The often practiced art of non-work

Do you want to get some work done? Or do you want to do something a bit easier instead?

After a couple of decades of working in organisations large and small, I’ve concluded that there are many ways to ensure that nothing at all very much gets done. Here are the most popular ways of avoiding real work, making decisions, influencing real change or taking effective action.

To become effective at forms of non-work, consider this list.

First of all, if you don’t want any real work to take place, ensure that all meetings have at least 10 attendees. Responsibility for any actions will be so diffused no one will ever remember who is supposed to be doing what.  This works even better if the room is filled with people who have lots to say; it is inevitable that you will run out of time and a further meeting will be required to finalise the conversations.

The next best thing to a large meeting is to set up a Working Party. A misnomer if there ever was one.  The purpose of a working party is normally to look at a particular issue or undertake a discreet task.  Unless there are very well defined aims and objectives for the group, or determined timescales for completion, working parties can expand exponentially.

Run some Focus Groups. Decide that nothing can be done until you have some feedback on something from someone or other.  Ensure that, for  maximum non-work impact, multiple focus groups are held for separate stakeholder groups.  Report back the findings of a focus group to a Working Party.

Have an audit. Before any action can be taken it is a good idea to understand where you are now. So an audit of current practices / customers / stakeholders / external factors (etc) should be undertaken.  This could be completed by a Working Party (see above) for maximum inefficiency.  An audit will take at least six months, and the output of which will undoubtedly have to be reviewed by a committee who will have a meeting (see first point).  You can easily get a year of no work at all out of an audit if appropriately combined with other form of non-work.

Take a minuted action from a meeting. Guaranteed to kick the actual thing in the long grass until 48-hours before the next meeting when everyone will look at the agenda and work out what they haven’t done since the last meeting ended with relief all round.

Set up a sub-group to report to the main group / working party (no, I don’t know either, but I’ve seen plenty of them).

Hold a conference. First of all, a great deal of time and energy will be needed to plan the conference, including significant numbers of meetings.  Then there will be the conference itself, which, for those skilled at non-work can take at least several days of work time. There’s the (usual) daylong conference, and then some time required to set up and set down, send follow up emails and the like.  Typically conferences will have a plan for ensuring that the content isn’t forgotten and there’s follow up which most people recognise will never actually take place but everyone will pretend to dance.

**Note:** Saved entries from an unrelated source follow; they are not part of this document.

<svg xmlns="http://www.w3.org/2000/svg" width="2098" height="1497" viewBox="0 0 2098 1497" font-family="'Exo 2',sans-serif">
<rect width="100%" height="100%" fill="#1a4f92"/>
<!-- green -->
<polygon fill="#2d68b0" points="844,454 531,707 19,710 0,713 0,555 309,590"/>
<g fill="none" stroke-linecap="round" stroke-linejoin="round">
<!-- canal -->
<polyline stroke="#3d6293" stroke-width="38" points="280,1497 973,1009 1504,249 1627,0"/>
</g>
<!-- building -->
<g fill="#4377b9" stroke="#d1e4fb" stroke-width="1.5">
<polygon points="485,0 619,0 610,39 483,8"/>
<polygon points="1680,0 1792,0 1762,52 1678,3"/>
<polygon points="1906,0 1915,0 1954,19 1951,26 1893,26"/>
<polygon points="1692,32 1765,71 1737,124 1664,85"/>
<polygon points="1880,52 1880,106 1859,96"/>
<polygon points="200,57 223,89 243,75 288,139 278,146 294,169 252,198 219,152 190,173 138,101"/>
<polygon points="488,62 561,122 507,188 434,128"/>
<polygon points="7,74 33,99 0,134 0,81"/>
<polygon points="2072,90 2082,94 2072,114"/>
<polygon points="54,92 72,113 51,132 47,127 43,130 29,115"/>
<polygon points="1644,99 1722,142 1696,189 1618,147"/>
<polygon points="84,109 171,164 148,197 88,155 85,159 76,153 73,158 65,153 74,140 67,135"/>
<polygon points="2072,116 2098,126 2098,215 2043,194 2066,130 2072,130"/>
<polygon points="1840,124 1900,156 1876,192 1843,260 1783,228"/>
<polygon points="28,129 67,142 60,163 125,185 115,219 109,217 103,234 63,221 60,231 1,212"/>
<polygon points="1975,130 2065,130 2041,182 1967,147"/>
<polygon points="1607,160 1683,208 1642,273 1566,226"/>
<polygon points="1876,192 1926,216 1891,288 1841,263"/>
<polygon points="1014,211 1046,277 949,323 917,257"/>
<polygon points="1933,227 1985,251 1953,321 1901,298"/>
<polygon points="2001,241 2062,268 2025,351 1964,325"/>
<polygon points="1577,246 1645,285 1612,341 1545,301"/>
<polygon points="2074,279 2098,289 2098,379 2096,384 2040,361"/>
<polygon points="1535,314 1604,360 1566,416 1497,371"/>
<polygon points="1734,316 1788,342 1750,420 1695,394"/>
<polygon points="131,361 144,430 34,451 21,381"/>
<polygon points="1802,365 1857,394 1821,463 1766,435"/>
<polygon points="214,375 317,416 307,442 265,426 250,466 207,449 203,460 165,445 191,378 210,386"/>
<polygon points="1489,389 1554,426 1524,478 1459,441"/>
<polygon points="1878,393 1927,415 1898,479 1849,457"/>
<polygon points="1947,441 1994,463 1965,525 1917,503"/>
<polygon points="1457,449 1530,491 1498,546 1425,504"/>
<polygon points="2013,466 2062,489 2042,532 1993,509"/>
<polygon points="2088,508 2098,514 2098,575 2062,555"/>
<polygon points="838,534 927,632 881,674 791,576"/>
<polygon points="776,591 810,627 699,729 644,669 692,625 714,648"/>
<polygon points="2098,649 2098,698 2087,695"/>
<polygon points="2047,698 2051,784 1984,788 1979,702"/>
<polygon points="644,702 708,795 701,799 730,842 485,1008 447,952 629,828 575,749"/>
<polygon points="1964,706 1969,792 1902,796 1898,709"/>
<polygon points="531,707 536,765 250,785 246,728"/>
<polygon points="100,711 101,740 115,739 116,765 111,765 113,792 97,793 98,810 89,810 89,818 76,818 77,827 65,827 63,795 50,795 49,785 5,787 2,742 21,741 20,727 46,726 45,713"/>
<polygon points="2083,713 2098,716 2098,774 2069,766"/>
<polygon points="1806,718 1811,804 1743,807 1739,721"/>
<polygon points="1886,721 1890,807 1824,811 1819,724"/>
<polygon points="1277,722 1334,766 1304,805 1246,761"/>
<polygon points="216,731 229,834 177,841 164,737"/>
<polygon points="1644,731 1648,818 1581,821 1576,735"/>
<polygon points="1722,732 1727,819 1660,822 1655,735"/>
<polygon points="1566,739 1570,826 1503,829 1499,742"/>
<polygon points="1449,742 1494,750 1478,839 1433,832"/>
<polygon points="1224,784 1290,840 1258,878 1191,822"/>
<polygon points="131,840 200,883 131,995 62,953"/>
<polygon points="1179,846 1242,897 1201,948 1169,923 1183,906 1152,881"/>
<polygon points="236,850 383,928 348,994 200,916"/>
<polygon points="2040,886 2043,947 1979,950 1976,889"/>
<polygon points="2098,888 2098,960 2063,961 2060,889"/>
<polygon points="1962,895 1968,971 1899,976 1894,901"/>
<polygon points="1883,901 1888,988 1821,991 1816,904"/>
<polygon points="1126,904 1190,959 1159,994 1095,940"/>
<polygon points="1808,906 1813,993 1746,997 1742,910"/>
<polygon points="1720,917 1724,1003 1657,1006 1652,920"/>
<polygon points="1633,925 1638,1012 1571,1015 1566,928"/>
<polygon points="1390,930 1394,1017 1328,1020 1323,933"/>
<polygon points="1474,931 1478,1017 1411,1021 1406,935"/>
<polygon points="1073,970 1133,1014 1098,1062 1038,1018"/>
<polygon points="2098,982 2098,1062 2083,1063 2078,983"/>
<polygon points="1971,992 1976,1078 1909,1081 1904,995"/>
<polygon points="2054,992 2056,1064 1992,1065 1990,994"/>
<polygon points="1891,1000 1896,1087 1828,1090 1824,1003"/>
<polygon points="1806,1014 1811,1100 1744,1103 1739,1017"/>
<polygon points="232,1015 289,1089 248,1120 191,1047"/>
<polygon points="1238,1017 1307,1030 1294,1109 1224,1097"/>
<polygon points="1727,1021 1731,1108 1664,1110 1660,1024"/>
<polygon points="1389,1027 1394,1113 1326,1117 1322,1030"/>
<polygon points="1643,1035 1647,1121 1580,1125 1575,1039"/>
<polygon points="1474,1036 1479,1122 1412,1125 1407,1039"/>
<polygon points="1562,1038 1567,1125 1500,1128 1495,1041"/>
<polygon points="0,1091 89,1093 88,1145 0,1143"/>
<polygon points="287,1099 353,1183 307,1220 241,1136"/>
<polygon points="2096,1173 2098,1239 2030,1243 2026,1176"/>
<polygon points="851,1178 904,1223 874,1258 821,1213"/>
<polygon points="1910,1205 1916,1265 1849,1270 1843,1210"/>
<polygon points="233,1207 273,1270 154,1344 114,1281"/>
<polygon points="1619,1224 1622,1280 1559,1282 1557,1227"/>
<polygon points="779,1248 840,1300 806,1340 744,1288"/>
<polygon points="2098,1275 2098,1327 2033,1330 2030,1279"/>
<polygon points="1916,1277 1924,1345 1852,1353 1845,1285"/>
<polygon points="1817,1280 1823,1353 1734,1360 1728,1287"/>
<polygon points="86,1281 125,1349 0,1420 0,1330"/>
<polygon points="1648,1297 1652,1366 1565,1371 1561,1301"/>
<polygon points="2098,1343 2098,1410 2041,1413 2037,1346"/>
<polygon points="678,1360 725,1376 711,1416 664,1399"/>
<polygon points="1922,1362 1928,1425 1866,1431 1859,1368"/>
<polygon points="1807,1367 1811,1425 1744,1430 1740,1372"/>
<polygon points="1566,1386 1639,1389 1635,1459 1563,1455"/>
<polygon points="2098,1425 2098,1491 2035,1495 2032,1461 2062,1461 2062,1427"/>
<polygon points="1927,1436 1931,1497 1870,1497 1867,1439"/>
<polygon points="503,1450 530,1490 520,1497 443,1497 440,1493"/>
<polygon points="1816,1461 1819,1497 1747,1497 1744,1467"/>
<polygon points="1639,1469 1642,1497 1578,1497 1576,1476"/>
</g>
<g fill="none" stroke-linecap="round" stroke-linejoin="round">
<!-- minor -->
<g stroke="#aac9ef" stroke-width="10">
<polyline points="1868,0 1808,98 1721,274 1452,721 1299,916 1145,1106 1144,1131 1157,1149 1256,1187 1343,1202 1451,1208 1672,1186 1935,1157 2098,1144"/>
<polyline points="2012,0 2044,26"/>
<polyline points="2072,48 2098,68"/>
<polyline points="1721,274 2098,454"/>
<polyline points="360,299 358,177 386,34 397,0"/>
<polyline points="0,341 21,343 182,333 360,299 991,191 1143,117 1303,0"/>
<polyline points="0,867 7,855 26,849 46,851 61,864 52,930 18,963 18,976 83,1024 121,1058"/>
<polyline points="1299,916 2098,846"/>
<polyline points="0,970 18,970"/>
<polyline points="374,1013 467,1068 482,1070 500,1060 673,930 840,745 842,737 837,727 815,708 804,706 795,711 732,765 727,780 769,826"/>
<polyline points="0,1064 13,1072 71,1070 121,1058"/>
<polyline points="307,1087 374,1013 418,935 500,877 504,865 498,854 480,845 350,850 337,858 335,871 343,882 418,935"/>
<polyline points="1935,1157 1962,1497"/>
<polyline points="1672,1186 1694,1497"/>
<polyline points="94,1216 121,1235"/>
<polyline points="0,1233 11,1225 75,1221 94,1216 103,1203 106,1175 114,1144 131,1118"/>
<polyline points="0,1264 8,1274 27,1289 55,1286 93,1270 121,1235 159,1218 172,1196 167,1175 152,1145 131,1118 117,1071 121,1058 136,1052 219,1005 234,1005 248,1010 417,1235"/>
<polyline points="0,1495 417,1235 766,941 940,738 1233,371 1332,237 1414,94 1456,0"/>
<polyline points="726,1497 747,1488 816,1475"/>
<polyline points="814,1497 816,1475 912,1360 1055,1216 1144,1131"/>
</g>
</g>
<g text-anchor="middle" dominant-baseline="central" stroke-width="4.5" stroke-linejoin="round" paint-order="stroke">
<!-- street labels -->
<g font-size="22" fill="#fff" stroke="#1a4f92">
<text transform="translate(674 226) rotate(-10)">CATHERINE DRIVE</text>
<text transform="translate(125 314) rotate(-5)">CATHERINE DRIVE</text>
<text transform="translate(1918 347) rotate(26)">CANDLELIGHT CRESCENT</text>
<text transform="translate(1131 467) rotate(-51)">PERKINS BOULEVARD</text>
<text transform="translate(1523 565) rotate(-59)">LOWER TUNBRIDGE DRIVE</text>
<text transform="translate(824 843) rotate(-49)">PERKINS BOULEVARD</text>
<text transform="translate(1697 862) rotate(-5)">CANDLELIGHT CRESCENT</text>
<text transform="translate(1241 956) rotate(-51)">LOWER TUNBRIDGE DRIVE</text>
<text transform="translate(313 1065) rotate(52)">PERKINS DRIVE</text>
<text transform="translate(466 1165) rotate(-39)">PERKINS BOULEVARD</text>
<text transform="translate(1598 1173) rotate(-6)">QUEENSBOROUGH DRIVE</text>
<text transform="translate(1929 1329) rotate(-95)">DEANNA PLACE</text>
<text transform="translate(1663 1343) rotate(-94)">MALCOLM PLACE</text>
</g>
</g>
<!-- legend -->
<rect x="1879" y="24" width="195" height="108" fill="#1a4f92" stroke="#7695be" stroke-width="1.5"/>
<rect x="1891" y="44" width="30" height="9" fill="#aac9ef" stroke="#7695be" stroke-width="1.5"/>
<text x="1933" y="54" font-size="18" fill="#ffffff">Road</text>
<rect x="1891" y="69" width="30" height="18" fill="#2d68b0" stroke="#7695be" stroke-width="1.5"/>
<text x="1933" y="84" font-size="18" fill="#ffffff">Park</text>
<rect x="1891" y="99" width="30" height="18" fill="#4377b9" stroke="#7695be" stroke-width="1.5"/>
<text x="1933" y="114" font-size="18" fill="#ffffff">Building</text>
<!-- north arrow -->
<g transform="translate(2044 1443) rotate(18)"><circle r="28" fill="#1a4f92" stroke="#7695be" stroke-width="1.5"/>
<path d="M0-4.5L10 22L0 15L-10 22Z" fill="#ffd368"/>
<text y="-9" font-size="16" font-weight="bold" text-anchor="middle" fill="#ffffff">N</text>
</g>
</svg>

Have a team-building activity (no good will ever come of this so just stop now).

Deferring a decision until the next meeting. This can arise in various forms.  ‘Taking something away’ is the main culprit.  Similar work terminating versions will include the need for further interim discussions (a pre-meeting before the next meeting), time for everyone to reflect, or a chance to consider how other organisations or departments might be tackling the same change.

Set up a committee. Like a Working Party on acid, many committees are nothing more than talking shops that create minutes, agendas, papers and buffet orders.  If you make sure that this is a committee with a large number of attendees, this will compound the inaction.

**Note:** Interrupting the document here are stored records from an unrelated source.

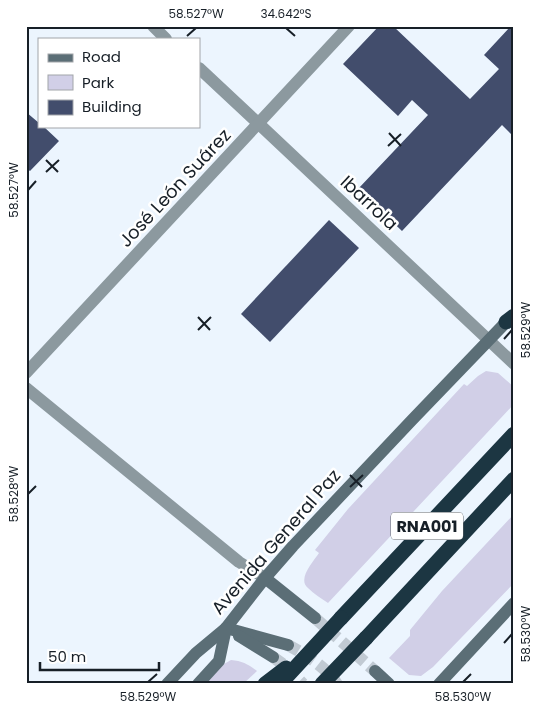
<svg xmlns="http://www.w3.org/2000/svg" width="540" height="710" font-family="Poppins,sans-serif">
	<rect width="100%" height="100%" fill="#ecf5fe"/>
	<!-- green -->
	<g fill="#d1cfe7">
		<path d="M486 371 498 373 514 387V404L328 603C321 598 314 594 308 588 297 579 313 562 319 553L315 550 348 509 464 384 467 386 478 376Z"/>
		<path d="M514 514V583L433 667 421 676 409 675 389 658 410 636V630L442 591Z"/>
		<path d="M231 660C242 661 248 664 257 671L243 684H205L224 664Z"/>
	</g>
	<!-- building -->
	<g fill="#424d6c">
		<path d="M379 26H393L470 99 499 69 484 55 511 26H514V137L502 125 402 231 358 189 428 115 412 100 398 116 343 64Z"/>
		<path d="M26 112 39 123V126H43L59 141 30 171 26 168Z"/>
		<path d="M329 220 359 248 270 342 241 314Z"/>
	</g>
	<g fill="none" stroke-linecap="round" stroke-linejoin="round">
		<!-- secondary-tunnel -->
		<g stroke="#c1cad3" stroke-width="12" stroke-dasharray="12 6" stroke-linecap="butt">
			<path d="M315 618 375 671"/>
			<path d="M288 645C306 655 325 666 337 684"/>
			<path d="M273 657 284 665 303 684"/>
		</g>
		<!-- street -->
		<g stroke="#8c999f" stroke-width="12">
			<path d="M153 26 166 39"/>
			<path d="M199 68 259 124 514 364"/>
			<path d="M26 373 349 26"/>
			<path d="M26 388 239 562 265 578"/>
		</g>
		<!-- secondary -->
		<g stroke="#5b6e76" stroke-width="12">
			<path d="M265 578 315 618"/>
			<path d="M226 628 288 645"/>
			<path d="M239 636 273 657"/>
			<path d="M375 671 389 684"/>
			<path d="M167 684 196 653 226 628 265 578 293 546 412 420 512 316"/>
			<path d="M198 684 219 661 226 628"/>
			<path d="M439 684 514 603"/>
		</g>
		<!-- highway -->
		<g stroke="#1c3642" stroke-width="15">
			<path d="M506 322 514 316"/>
			<path d="M341 618 514 434"/>
			<path d="M366 638 514 479"/>
		</g>
		<!-- highway-bridge -->
		<g stroke="#1c3642" stroke-width="15">
			<path d="M265 684 286 668"/>
			<path d="M280 684 341 618"/>
			<path d="M322 684 366 638"/>
		</g>
	</g>
	<!-- ticks -->
	<path fill="none" stroke="#171f27" stroke-width="2" d="M286 28 295 36M187 36 196 28M389 133 401 146M388 146 401 134M46 160 58 172M46 172 59 160M28 190 36 181M198 317 210 330M198 330 211 317M504 339 512 330M350 475 362 487M350 487 363 475M28 494 36 486M504 643 512 634M148 682 157 674M463 682 471 674"/>
	<g text-anchor="middle" stroke-width="5" stroke-linejoin="round" paint-order="stroke">
		<!-- shield labels -->
		<rect fill="#fff" stroke="#5d6268" stroke-width="1" x="391" y="512.5" width="72" height="27" rx="4"/>
		<g font-size="16" font-weight="bold" fill="#171f27">
			<text x="427" y="532">RNA001</text>
		</g>
		<!-- street labels -->
		<g font-size="18" fill="#171f27" stroke="#fff">
			<text transform="translate(175 188) rotate(-47)" y="6">José León Suárez</text>
			<text transform="translate(369 203) rotate(43)" y="6">Ibarrola</text>
			<text transform="translate(276 542) rotate(-49)" y="6">Avenida General Paz</text>
		</g>
	</g>
	<!-- border -->
	<rect width="540" height="710" fill="none" stroke="#ffffff" stroke-width="55"/>
	<!-- legend -->
	<rect x="38" y="38" width="162" height="90" fill="#ffffff" stroke="#a2a5a9"/>
	<rect x="48" y="54" width="25" height="8" fill="#5b6e76" stroke="#a2a5a9"/>
	<text x="82" y="62" font-size="15" fill="#171f27">Road</text>
	<rect x="48" y="75" width="25" height="15" fill="#d1cfe7" stroke="#a2a5a9"/>
	<text x="82" y="88" font-size="15" fill="#171f27">Park</text>
	<rect x="48" y="100" width="25" height="15" fill="#424d6c" stroke="#a2a5a9"/>
	<text x="82" y="112" font-size="15" fill="#171f27">Building</text>
	<!-- scale -->
	<path d="M40 662v8h119v-8" fill="none" stroke="#171f27" stroke-width="2.5"/>
	<text x="48" y="662" font-size="15" fill="#171f27" stroke="#ffffff" stroke-width="4" paint-order="stroke">50 m</text>
	<rect x="28" y="28" width="484" height="654" fill="none" stroke="#171f27" stroke-width="2"/>
	<g font-size="12" text-anchor="middle" fill="#171f27">
		<text x="196" y="18">58.527°W</text>
		<text x="286" y="18">34.642°S</text>
		<text transform="translate(14 190) rotate(-90)" y="4">58.527°W</text>
		<text transform="translate(526 330) rotate(-90)" y="4">58.529°W</text>
		<text transform="translate(14 494) rotate(-90)" y="4">58.528°W</text>
		<text transform="translate(526 634) rotate(-90)" y="4">58.530°W</text>
		<text x="148" y="701">58.529°W</text>
		<text x="463" y="701">58.530°W</text>
	</g>
</svg>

This blog post may feel a little snarky. It isn’t intended to be (well, maybe just a little bit).  There is a serious point here; in most workplaces there is always peripheral, life-sucking, value lacking stuff that gets in the way of the real stuff.  The stuff that makes a difference.

What do you want to be known for? Sitting in meetings and taking an agenda item away for further discussion? Or doing something that is real, valued, makes a difference?  There is of course value in some of the activities I have criticised. But not all of the time.  Not as the default mode of working or approaching any business challenge.

We can do real work, good work, better work.

Or we can perpetuate the bureaucracy.